Task description ▸
For the entries that follow, count the lines containing the string "Nowak" and write only the number.

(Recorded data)
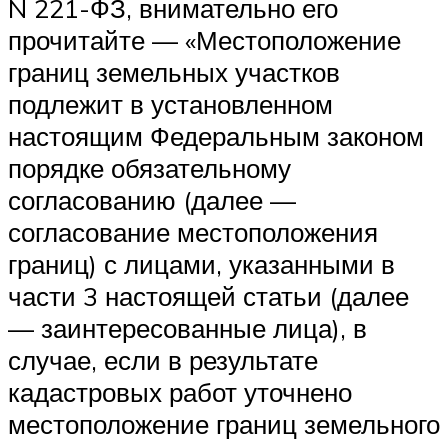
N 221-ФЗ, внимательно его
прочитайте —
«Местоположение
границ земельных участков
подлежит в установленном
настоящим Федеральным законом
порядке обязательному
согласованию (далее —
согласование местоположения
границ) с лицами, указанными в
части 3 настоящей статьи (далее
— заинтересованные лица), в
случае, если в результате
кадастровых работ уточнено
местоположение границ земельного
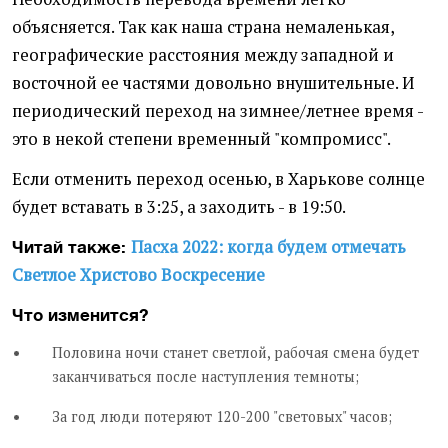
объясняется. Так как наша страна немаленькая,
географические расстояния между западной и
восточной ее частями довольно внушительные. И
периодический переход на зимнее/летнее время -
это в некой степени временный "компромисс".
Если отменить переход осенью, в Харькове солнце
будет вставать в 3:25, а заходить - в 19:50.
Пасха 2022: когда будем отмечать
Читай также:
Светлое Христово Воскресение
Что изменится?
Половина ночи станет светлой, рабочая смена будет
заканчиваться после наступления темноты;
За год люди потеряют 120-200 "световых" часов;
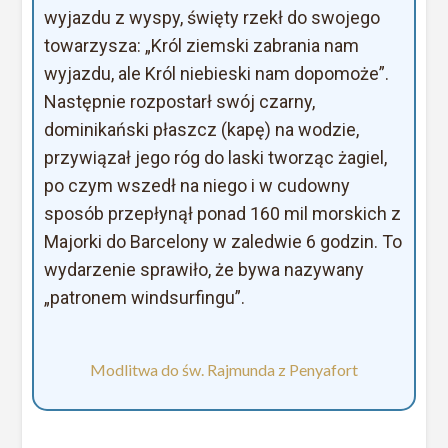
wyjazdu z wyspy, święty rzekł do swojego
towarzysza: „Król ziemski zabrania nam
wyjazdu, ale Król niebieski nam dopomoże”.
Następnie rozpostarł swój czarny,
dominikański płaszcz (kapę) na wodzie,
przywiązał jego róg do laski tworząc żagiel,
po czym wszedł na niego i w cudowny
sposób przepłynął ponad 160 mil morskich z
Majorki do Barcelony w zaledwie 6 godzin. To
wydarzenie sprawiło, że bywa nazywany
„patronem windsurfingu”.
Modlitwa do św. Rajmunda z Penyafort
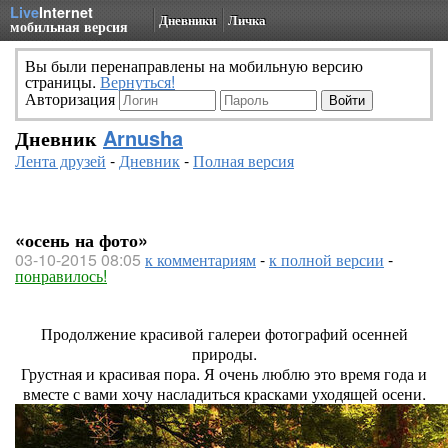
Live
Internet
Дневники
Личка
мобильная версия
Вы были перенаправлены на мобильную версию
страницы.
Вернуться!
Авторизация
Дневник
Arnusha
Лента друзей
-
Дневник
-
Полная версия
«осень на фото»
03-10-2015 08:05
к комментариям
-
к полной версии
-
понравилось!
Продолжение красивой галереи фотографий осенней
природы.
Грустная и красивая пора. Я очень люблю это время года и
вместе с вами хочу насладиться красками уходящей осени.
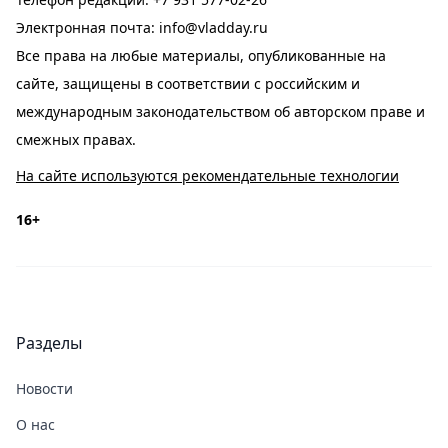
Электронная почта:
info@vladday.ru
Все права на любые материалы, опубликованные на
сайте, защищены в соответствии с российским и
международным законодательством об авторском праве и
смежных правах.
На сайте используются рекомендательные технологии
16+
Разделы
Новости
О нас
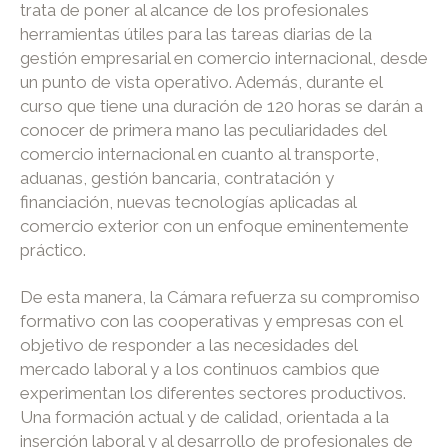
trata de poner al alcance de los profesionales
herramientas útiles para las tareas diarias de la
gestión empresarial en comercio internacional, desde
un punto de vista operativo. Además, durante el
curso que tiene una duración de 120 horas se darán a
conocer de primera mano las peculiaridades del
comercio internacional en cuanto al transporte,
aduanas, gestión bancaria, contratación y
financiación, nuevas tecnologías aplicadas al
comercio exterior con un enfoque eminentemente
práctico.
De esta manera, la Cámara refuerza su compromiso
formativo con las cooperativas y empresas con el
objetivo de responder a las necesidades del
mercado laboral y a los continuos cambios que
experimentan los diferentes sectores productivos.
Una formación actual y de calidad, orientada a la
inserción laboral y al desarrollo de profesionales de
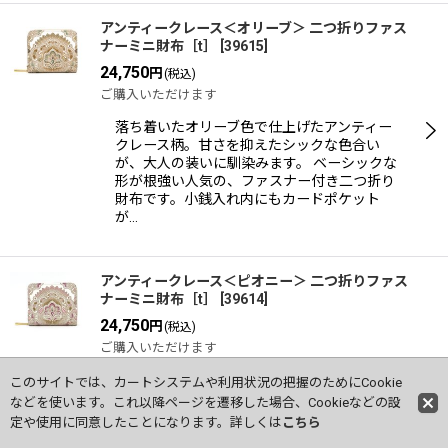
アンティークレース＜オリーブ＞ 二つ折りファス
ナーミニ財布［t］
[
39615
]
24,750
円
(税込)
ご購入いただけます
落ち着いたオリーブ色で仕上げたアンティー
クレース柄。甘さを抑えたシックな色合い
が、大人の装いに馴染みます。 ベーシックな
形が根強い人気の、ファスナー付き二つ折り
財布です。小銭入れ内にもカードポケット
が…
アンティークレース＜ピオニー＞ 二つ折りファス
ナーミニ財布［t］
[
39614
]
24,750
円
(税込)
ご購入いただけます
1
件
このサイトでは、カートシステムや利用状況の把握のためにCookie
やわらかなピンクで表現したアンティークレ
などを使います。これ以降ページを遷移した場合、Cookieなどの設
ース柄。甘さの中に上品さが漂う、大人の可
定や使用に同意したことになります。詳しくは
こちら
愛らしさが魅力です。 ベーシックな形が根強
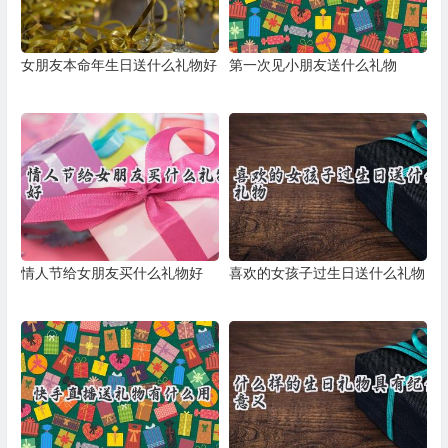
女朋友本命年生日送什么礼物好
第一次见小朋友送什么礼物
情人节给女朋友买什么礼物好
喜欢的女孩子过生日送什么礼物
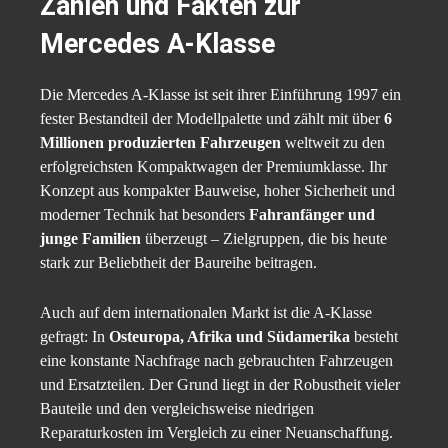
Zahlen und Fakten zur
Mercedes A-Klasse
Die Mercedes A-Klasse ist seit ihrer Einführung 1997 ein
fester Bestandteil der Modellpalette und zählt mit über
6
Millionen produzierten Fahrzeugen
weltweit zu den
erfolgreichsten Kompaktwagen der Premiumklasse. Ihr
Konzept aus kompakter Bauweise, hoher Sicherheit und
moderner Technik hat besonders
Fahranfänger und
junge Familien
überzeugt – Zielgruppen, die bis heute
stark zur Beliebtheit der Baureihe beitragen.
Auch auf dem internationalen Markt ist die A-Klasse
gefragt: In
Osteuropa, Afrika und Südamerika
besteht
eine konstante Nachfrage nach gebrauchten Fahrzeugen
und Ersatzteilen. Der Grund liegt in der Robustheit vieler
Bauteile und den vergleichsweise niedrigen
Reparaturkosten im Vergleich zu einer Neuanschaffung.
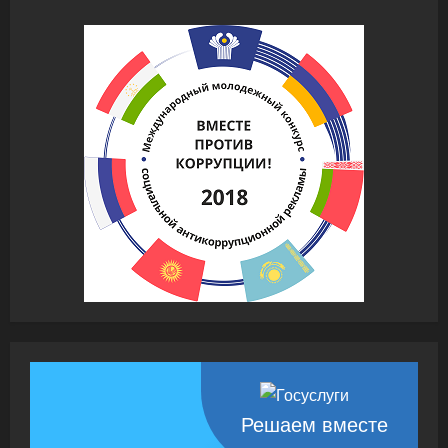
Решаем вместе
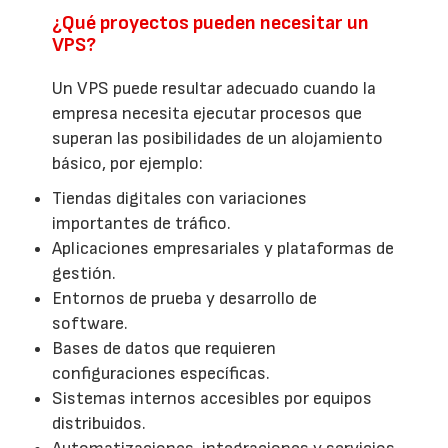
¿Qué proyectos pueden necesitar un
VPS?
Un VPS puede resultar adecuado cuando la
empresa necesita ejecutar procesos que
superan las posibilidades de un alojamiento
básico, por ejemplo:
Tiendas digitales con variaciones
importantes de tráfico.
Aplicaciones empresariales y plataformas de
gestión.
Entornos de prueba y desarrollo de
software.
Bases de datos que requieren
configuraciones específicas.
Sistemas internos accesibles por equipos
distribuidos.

--

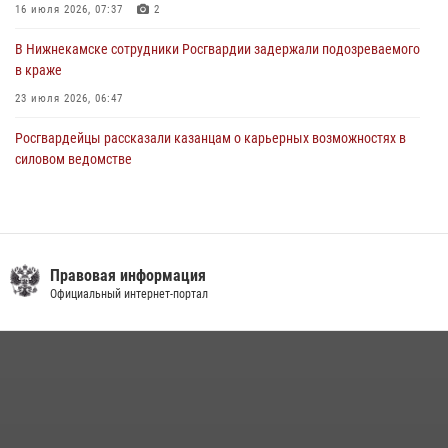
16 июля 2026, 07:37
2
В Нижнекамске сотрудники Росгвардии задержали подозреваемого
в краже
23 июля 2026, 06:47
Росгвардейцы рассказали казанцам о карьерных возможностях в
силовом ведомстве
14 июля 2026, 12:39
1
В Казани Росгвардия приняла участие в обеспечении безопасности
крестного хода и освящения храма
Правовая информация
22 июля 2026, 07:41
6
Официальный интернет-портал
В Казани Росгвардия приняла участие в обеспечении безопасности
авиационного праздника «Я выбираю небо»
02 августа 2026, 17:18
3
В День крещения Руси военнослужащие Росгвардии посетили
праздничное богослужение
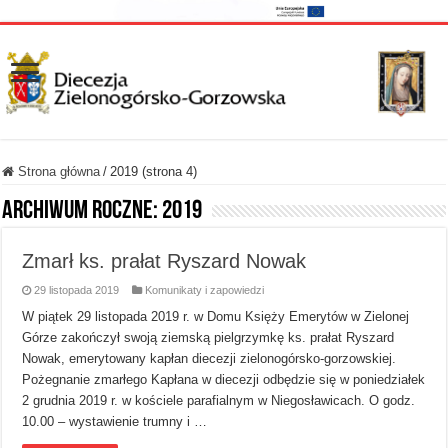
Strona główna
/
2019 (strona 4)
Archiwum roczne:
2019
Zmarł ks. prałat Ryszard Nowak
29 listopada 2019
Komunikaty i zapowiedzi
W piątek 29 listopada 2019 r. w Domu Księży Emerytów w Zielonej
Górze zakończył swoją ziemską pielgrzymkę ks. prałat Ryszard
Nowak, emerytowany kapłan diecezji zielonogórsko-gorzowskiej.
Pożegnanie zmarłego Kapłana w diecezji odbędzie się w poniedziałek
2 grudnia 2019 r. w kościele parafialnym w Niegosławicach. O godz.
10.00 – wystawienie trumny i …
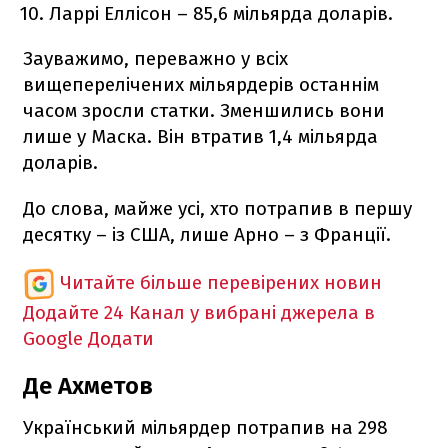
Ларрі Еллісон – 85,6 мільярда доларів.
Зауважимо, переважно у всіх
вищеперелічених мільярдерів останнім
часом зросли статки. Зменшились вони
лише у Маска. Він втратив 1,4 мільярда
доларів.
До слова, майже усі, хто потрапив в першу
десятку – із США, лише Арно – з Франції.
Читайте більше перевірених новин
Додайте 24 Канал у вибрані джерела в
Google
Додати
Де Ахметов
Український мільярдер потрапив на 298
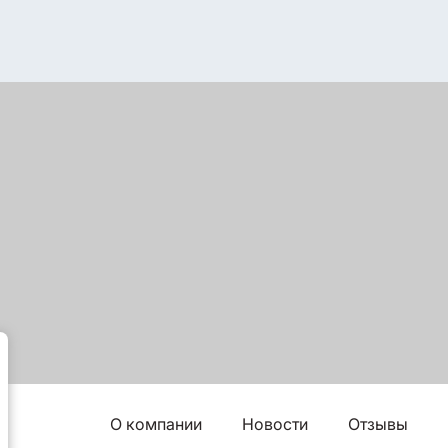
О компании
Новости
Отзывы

Output for this task ▸
2